Start of RECORD EXTRACTS
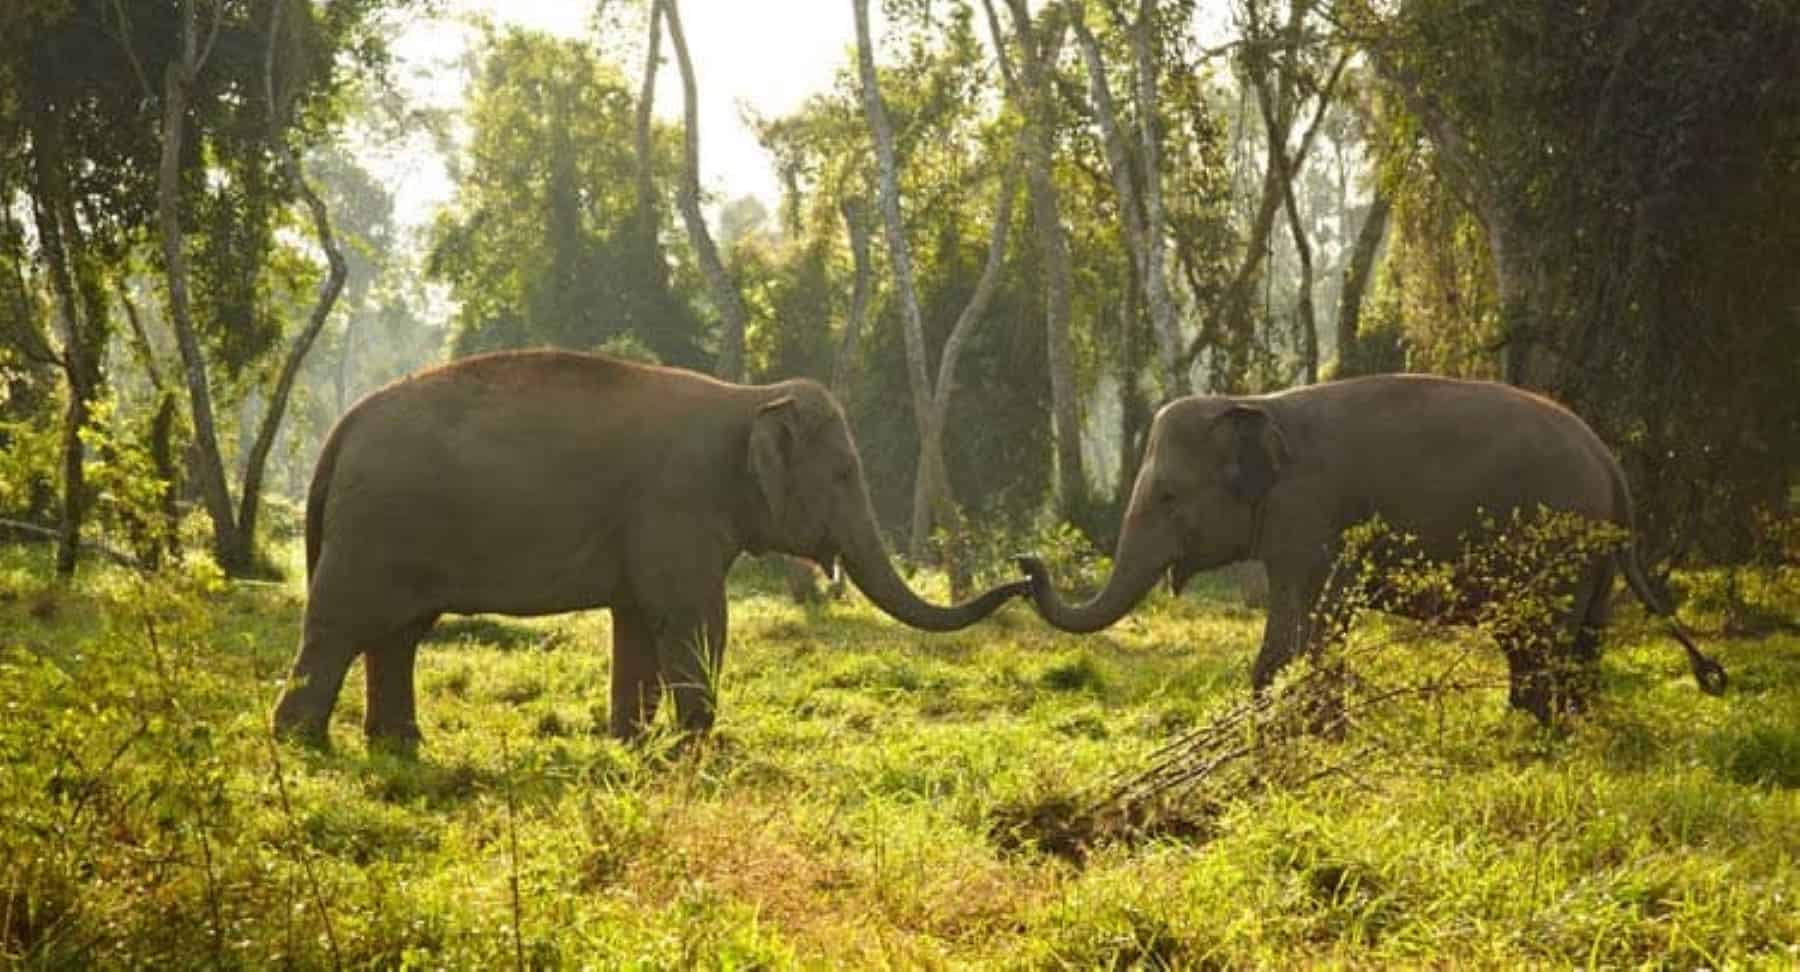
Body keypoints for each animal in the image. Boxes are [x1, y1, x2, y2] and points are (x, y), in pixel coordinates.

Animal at [272, 350, 1027, 751]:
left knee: (398, 634)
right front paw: (696, 748)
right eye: (844, 473)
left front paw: (631, 745)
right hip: (375, 531)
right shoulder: (677, 506)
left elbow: (636, 622)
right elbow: (694, 618)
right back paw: (302, 744)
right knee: (340, 626)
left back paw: (398, 747)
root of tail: (342, 428)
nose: (1029, 571)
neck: (750, 400)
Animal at [1016, 374, 1726, 722]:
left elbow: (1302, 625)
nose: (1027, 564)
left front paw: (1295, 734)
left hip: (1556, 545)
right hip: (1591, 557)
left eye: (1166, 497)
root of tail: (1610, 464)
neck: (1254, 403)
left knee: (1537, 640)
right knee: (1578, 641)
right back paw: (1558, 730)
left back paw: (1530, 734)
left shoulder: (1310, 513)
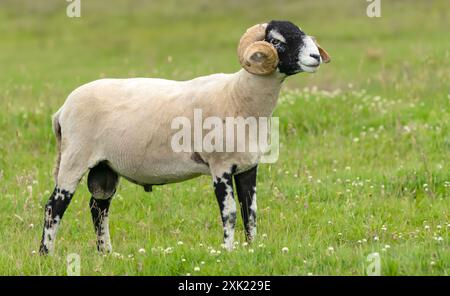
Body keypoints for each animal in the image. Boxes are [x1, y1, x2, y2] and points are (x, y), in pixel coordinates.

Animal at [39, 19, 330, 254]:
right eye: (276, 41)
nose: (315, 56)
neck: (238, 96)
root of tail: (62, 110)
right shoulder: (220, 166)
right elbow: (230, 213)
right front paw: (227, 251)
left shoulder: (248, 166)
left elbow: (251, 212)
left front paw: (251, 249)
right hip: (74, 158)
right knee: (54, 206)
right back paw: (46, 254)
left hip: (104, 167)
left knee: (98, 207)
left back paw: (106, 254)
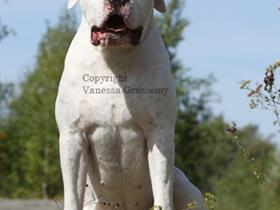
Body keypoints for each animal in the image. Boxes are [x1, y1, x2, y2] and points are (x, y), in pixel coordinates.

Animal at [55, 0, 203, 210]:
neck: (115, 62)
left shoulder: (159, 133)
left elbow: (163, 189)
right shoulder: (73, 137)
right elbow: (73, 195)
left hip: (184, 186)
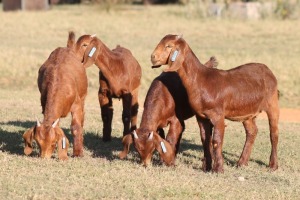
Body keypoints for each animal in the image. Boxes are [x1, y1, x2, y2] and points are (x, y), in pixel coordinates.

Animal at [151, 34, 280, 172]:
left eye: (168, 46)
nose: (153, 57)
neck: (201, 80)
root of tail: (268, 70)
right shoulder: (201, 116)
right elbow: (205, 139)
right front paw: (207, 167)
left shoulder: (218, 115)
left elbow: (216, 140)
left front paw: (218, 169)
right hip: (246, 112)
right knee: (252, 131)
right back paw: (241, 162)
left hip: (272, 103)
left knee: (274, 133)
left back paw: (273, 165)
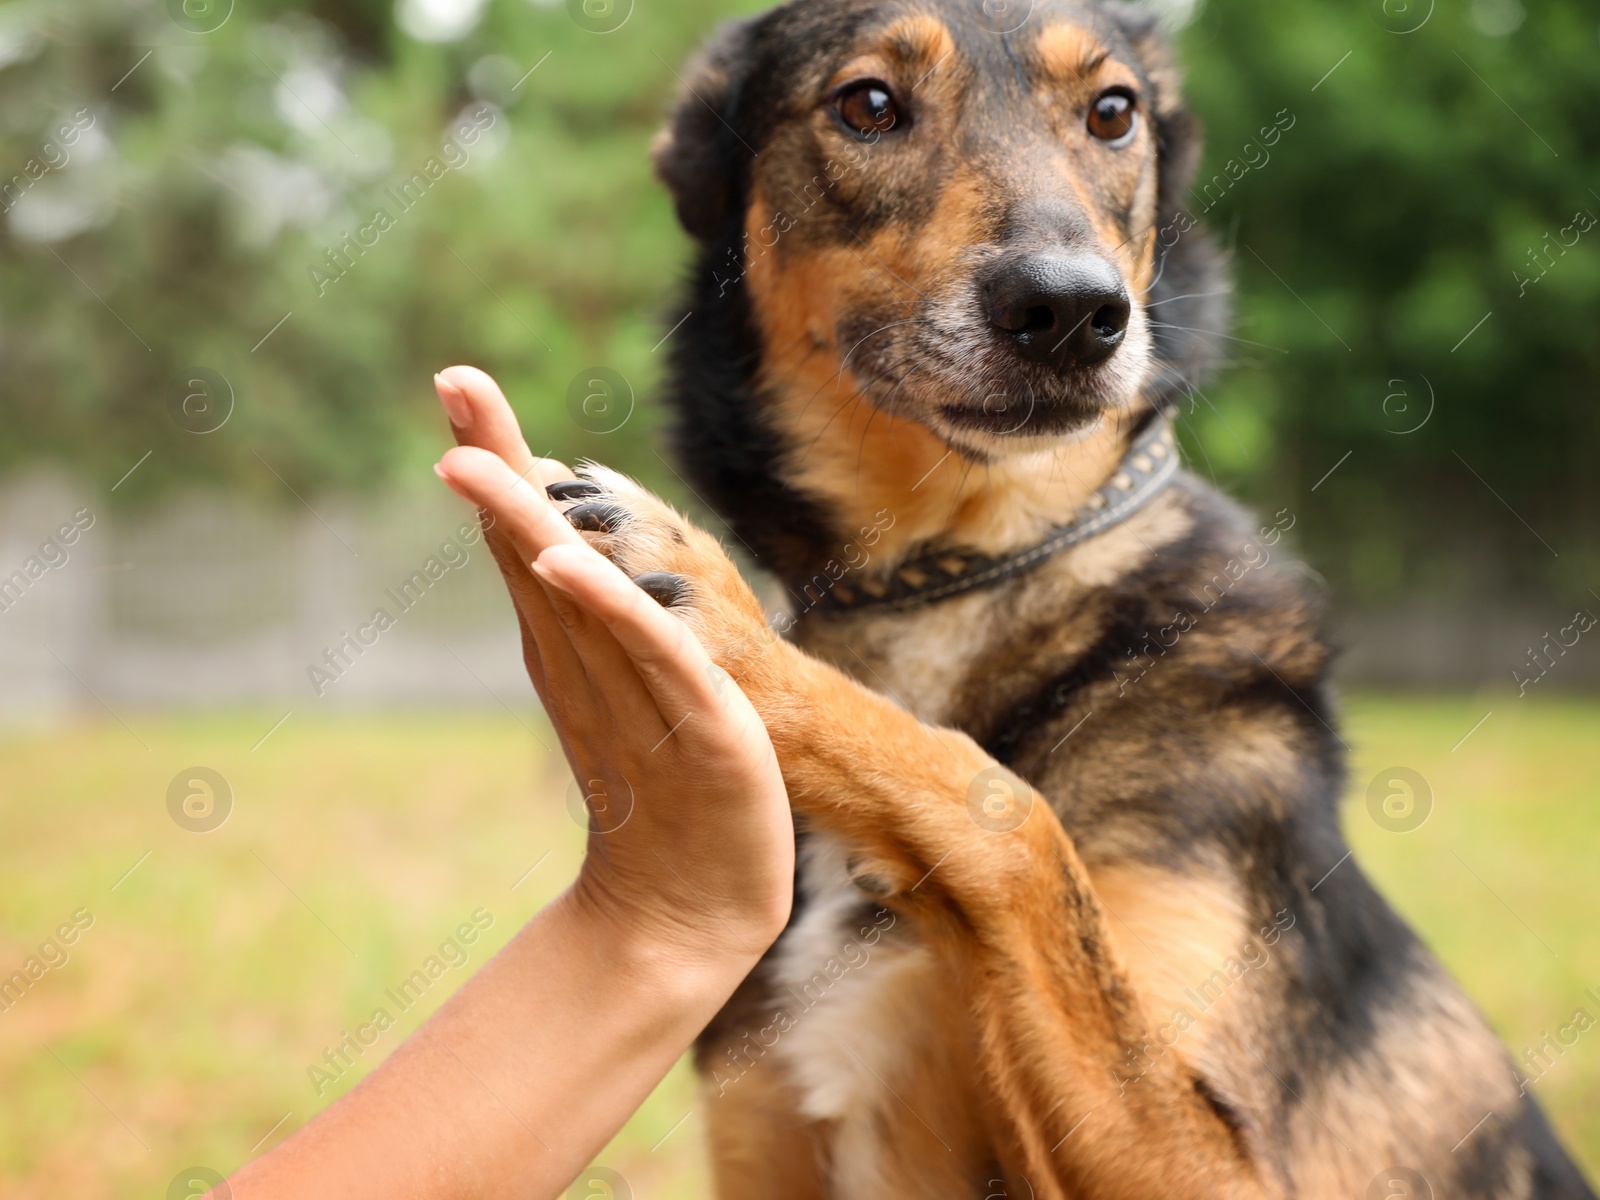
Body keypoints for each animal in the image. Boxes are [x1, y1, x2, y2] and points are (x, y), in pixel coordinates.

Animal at [547, 0, 1587, 1196]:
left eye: (1113, 112)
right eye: (867, 103)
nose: (1071, 311)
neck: (954, 570)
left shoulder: (1227, 1167)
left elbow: (1010, 813)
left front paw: (731, 624)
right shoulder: (762, 1129)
End of RECORD EXTRACTS
_TRY IT:_ Copy out all the data exactly; skip the pictures.

_ANSWER BELOW:_
Body keypoints for each animal in the image. Boxes are [x1, y1, x2, y2] and points are (x, y), in pixel coordinates.

Animal at [272, 350, 1027, 751]:
left knee: (398, 634)
right front paw: (696, 748)
right eye: (844, 473)
left front paw: (631, 745)
right hip: (375, 531)
right shoulder: (677, 506)
left elbow: (636, 622)
right elbow: (694, 618)
right back paw: (302, 744)
right knee: (340, 626)
left back paw: (398, 747)
root of tail: (342, 428)
nose: (1029, 571)
neck: (750, 400)
Animal at [1016, 374, 1726, 722]:
left elbow: (1302, 625)
nose: (1027, 564)
left front paw: (1295, 734)
left hip: (1556, 545)
right hip: (1591, 557)
left eye: (1166, 497)
root of tail: (1610, 464)
neck: (1254, 403)
left knee: (1537, 640)
right knee: (1578, 641)
right back paw: (1558, 730)
left back paw: (1530, 734)
left shoulder: (1310, 513)
Body keypoints for each animal in the image. Boxes are [x1, y1, x2, y2] and points are (x, y), in pixel coordinates.

Animal at [39, 19, 330, 254]:
right eye: (276, 41)
nose: (315, 56)
neck: (238, 96)
root of tail: (62, 110)
right shoulder: (220, 166)
right elbow: (230, 213)
right front paw: (227, 251)
left shoulder: (248, 166)
left elbow: (251, 212)
left front paw: (251, 249)
right hip: (74, 158)
right knee: (54, 206)
right back paw: (46, 254)
left hip: (104, 167)
left knee: (98, 207)
left back paw: (106, 254)
Body keypoints for each animal in the image. Boxes are [x1, y1, x2, y2] and points are (x, y), in pixel coordinates.

Animal at [55, 0, 203, 210]:
neck: (115, 62)
left shoulder: (159, 133)
left elbow: (163, 189)
right shoulder: (73, 137)
right elbow: (73, 195)
left hip: (184, 186)
Body keypoints for each animal in the image. Boxes are [x1, y1, x2, y2] and points are (x, y), in pixel coordinates.

Animal at [151, 34, 280, 172]:
left eye: (168, 46)
nose: (153, 57)
neck: (201, 80)
root of tail: (268, 70)
right shoulder: (201, 116)
right elbow: (205, 139)
right front paw: (207, 167)
left shoulder: (218, 115)
left elbow: (216, 140)
left front paw: (218, 169)
right hip: (246, 112)
right knee: (252, 131)
right back paw: (241, 162)
left hip: (272, 103)
left knee: (274, 133)
left back paw: (273, 165)
Body keypoints for each animal in the image. Boxes are [x1, y1, x2, y2] and points are (x, y), in pixel coordinates.

Animal at [547, 0, 1587, 1196]:
left eye: (1113, 112)
right eye: (867, 103)
nose: (1071, 311)
neck: (954, 570)
left shoulder: (1227, 1167)
left elbow: (1010, 813)
left front paw: (731, 624)
right shoulder: (762, 1129)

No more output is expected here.